━━ Provided records ━━

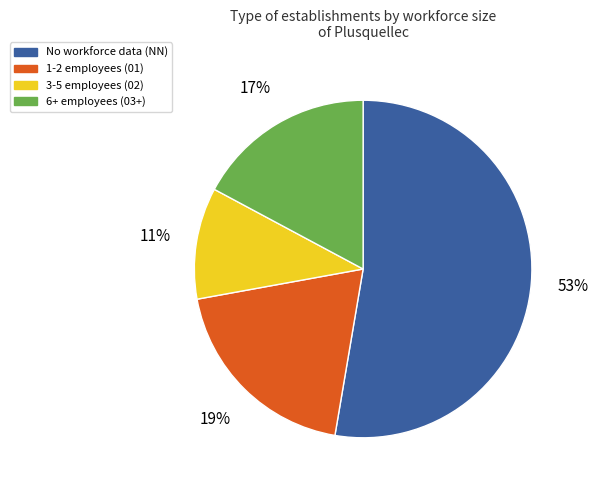

Is there a majority slice in this chart?

Yes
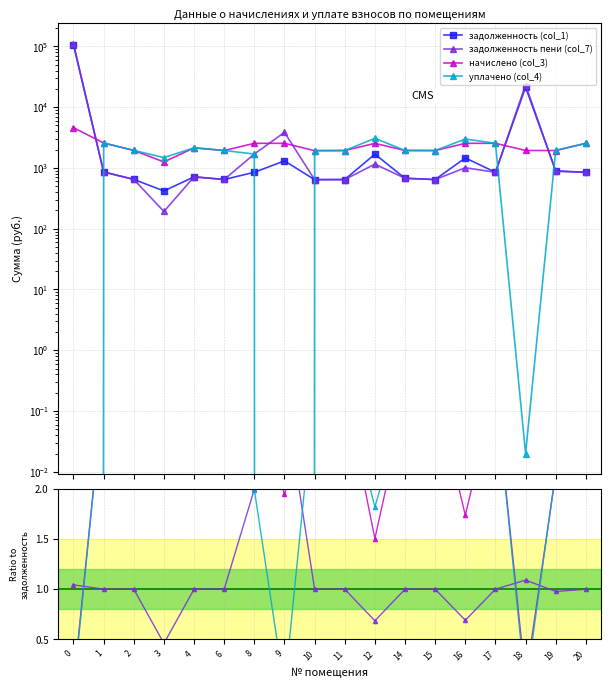

List the series in order of their peak value, lowest first.

задолженность пени (col_7), начислено (col_3), уплачено (col_4), задолженность (col_1)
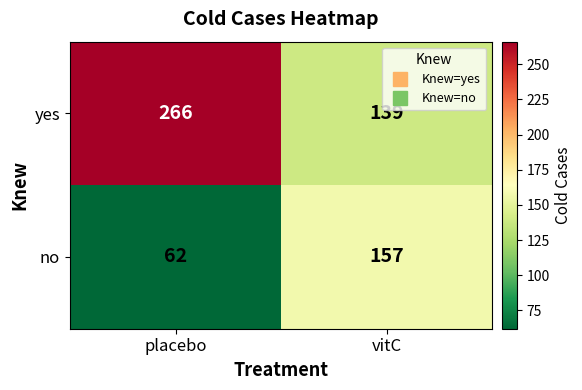

At how many categories does at least one series exceed 143?

2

━━━

Work required: Can you update the items above so that "series" becomes "data series" everywhere it occurs, with everything else left unchanged and the pictures left out?

Exercise response:
Is there a majority slice in this chart?

Yes

List the data series in order of their peak value, lowest first.

задолженность пени (col_7), начислено (col_3), уплачено (col_4), задолженность (col_1)

At how many categories does at least one data series exceed 143?

2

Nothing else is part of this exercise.